The Tornado Cash case established a template that regulators could apply to other DeFi protocols. If a decentralized exchange, lending protocol, or derivatives platform is used for sanctions evasion, the Tornado Cash precedent suggests that OFAC could sanction the protocol's smart contracts and prosecute its developers. This creates a fundamental challenge for the DeFi ecosystem, which is built on the premise that autonomous, decentralized protocols can operate without intermediaries or gatekeepers.

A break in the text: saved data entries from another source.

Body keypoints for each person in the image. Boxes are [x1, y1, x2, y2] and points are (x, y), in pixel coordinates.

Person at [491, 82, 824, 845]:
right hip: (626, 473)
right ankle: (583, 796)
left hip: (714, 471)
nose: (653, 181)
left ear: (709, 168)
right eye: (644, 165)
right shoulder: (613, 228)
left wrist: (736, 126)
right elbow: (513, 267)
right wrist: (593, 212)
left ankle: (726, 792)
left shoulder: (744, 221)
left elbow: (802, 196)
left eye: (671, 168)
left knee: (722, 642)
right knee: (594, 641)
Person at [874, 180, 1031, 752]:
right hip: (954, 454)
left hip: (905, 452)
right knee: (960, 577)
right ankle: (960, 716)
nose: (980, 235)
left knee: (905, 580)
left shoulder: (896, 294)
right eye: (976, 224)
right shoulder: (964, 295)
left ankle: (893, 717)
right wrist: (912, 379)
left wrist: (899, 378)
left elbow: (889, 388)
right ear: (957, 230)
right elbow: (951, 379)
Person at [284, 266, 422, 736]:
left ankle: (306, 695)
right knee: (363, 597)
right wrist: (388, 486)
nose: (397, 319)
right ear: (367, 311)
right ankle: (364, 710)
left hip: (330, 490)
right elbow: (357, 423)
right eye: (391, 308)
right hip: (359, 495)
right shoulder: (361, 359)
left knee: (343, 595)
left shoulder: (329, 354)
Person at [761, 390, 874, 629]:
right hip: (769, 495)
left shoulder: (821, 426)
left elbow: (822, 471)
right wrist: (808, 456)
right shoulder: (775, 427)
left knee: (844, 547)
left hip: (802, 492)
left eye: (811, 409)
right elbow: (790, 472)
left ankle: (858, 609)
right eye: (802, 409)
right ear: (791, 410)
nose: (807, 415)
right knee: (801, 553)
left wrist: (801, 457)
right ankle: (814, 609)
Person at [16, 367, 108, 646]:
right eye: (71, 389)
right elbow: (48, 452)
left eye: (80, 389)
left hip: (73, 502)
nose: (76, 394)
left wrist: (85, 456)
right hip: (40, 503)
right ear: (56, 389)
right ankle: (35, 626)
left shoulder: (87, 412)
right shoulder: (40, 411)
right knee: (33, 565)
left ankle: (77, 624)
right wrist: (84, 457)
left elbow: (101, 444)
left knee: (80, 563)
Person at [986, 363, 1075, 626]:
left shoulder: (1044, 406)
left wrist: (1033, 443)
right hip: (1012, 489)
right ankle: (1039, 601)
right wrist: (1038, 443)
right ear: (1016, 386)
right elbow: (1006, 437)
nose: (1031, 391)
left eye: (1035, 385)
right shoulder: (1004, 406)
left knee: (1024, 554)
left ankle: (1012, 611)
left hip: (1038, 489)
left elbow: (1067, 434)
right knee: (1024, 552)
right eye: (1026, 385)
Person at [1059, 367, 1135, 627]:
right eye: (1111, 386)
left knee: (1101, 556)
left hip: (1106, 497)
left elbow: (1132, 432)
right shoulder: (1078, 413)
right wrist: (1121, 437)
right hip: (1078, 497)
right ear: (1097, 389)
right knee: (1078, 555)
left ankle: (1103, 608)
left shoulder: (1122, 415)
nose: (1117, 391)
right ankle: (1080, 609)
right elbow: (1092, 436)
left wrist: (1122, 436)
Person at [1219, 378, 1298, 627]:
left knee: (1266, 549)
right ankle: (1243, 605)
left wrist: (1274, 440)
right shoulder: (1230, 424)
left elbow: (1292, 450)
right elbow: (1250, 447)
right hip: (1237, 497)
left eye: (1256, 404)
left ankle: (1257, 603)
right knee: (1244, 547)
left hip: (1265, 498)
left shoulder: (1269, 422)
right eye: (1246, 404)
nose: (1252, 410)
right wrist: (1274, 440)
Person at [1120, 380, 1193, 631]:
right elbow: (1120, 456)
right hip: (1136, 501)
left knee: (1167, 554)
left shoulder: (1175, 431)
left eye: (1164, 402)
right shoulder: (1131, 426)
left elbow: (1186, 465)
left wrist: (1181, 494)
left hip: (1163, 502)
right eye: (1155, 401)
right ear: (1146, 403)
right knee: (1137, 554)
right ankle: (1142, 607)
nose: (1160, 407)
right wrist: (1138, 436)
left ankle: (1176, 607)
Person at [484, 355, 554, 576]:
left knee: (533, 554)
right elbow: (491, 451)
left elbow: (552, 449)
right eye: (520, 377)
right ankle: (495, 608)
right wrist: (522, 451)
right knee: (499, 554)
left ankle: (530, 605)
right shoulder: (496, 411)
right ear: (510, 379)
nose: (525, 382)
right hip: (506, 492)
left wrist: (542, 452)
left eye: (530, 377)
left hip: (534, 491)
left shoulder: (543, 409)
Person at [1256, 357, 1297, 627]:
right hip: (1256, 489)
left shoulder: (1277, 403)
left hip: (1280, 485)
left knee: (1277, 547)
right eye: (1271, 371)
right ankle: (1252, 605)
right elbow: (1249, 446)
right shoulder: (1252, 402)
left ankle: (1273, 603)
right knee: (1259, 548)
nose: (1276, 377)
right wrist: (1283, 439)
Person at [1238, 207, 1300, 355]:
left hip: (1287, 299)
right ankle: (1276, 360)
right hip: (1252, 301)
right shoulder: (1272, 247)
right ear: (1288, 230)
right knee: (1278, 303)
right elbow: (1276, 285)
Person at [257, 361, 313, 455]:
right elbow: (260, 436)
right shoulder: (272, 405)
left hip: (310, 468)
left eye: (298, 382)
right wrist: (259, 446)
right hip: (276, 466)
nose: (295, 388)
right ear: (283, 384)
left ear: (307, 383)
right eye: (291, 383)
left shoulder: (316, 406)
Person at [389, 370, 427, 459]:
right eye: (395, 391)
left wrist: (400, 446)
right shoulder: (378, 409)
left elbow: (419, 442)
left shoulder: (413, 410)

For the Privacy-Surveillance Debate

Most fundamentally, the Tornado Cash case crystallized the tension between financial privacy and government authority. The case forced the legal system to grapple with questions that will define technology policy for decades: Is code speech? Can autonomous software be sanctioned? Are developers responsible for the uses of their tools? And can the government effectively prohibit privacy — not just regulate financial intermediaries, but ban the very code that enables private transactions?

These questions do not have settled answers. The Tornado Cash case is not over — it is the opening act of a legal and philosophical drama that will play out for years to come.


Discussion Questions

  1. The 70/30 split. Chainalysis estimated that 30% of Tornado Cash deposits came from illicit sources. Does this ratio justify sanctioning the entire protocol? What if the ratio were 10%? 50%? Is there a threshold that would change your analysis?

  2. The developer liability question. Do you agree with the Dutch court's distinction between a "passive developer" (writing code and releasing it) and an "active participant" (maintaining and promoting a tool known to be used for money laundering)? Where would you draw the line?

  3. The code-as-speech argument. Courts have held that source code is protected speech. Does this mean that deploying executable code (a smart contract on Ethereum) is also protected speech? Is there a meaningful distinction between writing code, publishing code, and deploying code?

  4. Precedent and analogy. Consider the Tornado Cash case in light of these analogies: (a) The gun manufacturer who knows their products are used in crimes. (b) The telecommunications company whose network is used by criminals. (c) The locksmith who publishes a lock-picking guide. Which analogy is most apt, and why?

  5. The alternative. If you believe the Tornado Cash sanctions were inappropriate, what alternative action should the government have taken to address the laundering of hundreds of millions in North Korean-stolen funds? If you believe they were appropriate, how should the precedent be limited to avoid chilling legitimate software development?

  6. Future implications. The Fifth Circuit ruled that immutable smart contracts are not "property" under IEEPA. What are the implications of this ruling for other DeFi protocols? Could a protocol be designed to be intentionally "unsanctionable" by making its contracts immutable and ownerless?